The call for help went out.
Rossland Search and Rescue was in need of radios to help their members communicate when in the field and on rescue forays.
And the Health Care Thrift Store answered.
The ever giving group of volunteers at the city’s second hand store on Washington Street bequeathed Search and Rescue with the $5,000 they needed to secure six top-of-the-line radios, complete with all the fixings.
Search and Rescue’s longest serving member, Graham Jones, said they had made a pitch to the thrift store board for funding earlier in the year, and their pitch was accepted.
The donation helps complete the circle of required gear and technology for the community-based group.
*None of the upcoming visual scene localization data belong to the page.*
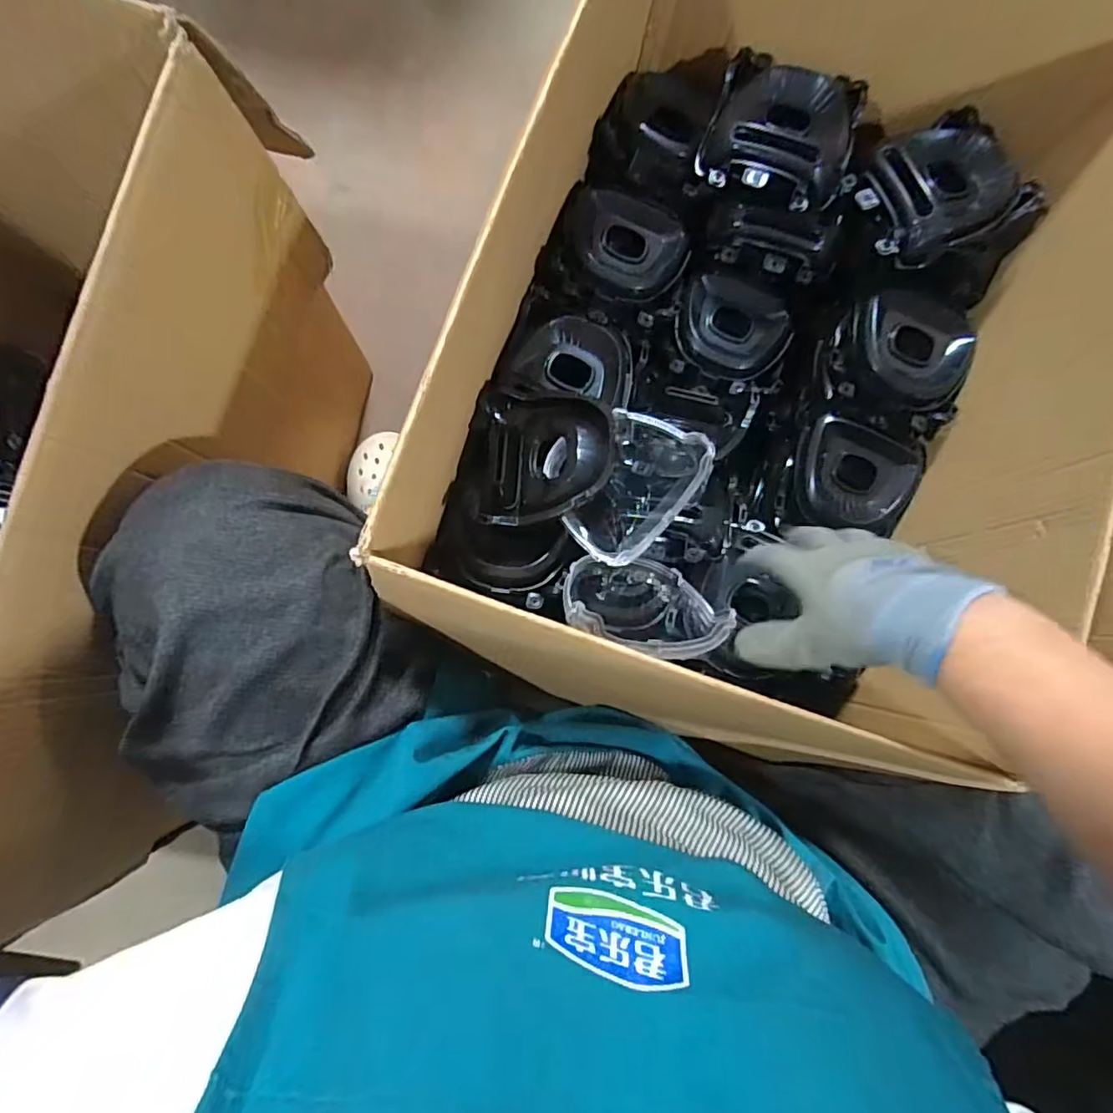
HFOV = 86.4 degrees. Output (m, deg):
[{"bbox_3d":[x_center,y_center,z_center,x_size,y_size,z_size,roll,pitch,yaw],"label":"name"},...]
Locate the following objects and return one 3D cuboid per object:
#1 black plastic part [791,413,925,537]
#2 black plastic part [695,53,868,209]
[{"bbox_3d":[0.309,-0.081,0.609,0.128,0.040,0.109,17,82,-2],"label":"black plastic part"},{"bbox_3d":[0.217,-0.409,0.567,0.137,0.045,0.137,21,82,-2],"label":"black plastic part"}]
One year ago Search and Rescue purchased a new emergency response vehicle—something the crew has never had—to compliment their fully equipped mobile command trailer.
But both units were not equipped with hand held radios that volunteers needed to stay safe and adequately do their jobs.
“So if we jump into the truck and go and we send people into the field we need to give them radios to help them stay in contact,” Jones said. “We go out into some pretty horrendous conditions, so (these radios) will help us stay in contact, and stay safe.”
The money allowed search and rescue to purchase six radios and charging systems as well as spare battery packs.
“Groups like ours, we can’t function without the generosity of different organizations within the community,” said Jones.
Raising money is always an issue for Search and Rescue to keep up-to-date with training and to purchase the technology to keep members safe in the backcountry.